Coordenação e cooperação na América Latina
O último relatório do IPCC, Painel Intergovernamental sobre Mudança Climática, confirma que a cooperação internacional será essencial para a adaptação e mitigação na América Latina, especialmente considerando que a maioria são países em desenvolvimento com altos níveis de pobreza e desigualdade. Serão necessários investimentos ambiciosos e acesso a tecnologias sustentáveis, bem como políticas que garantam uma transição justa para comunidades e trabalhadores de setores poluidores, que poderiam ser parcialmente financiados por medidas de cooperação fiscal.
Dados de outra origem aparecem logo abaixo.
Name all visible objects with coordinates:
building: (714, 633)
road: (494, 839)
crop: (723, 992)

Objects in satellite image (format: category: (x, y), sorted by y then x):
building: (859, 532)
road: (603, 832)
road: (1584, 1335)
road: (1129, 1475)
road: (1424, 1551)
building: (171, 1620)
Além disso, expandindo o horizonte de destinos, a atual pandemia tem destacado as limitações das respostas sanitárias na maioria dos países da América Latina. Há uma necessidade de gerar capacidades sanitárias e soluções farmacêuticas a nível regional, reduzindo a dependência do continente nestes campos.
Em Nossa América Verde e na Iniciativa Global para os Direitos Econômicos, Culturais e Sociais, acreditamos que a coordenação regional é o caminho que combina a luta contra a mudança climática com a justiça social. Os países latino-americanos devem adotar uma posição comum sobre as deficiências do imposto mínimo global e estabelecer vínculos diretos com o resto do Sul Global para dar origem a uma grande coalizão internacional. Muitos dos efeitos da emergência climática já são irreversíveis e a cada dia que passa a situação só piora, mas só podemos enfrentá-la se repensarmos as regras fiscais e econômicas globais de forma ambiciosa, e com uma abordagem eminentemente ecológica. O relógio está correndo e não há tempo a perder.
Rodrigo Echecopar é MPA em Inovação, Políticas Públicas e Valor Público pela UCL e diretor de estratégia e advocacy da GI-ESCR.
Pedro Cisterna Gaete é LLM em Direito Ambiental e Climático, PhD candidato na Universidade de Direito de Edimburgo e colaborador do Nossa América Verde.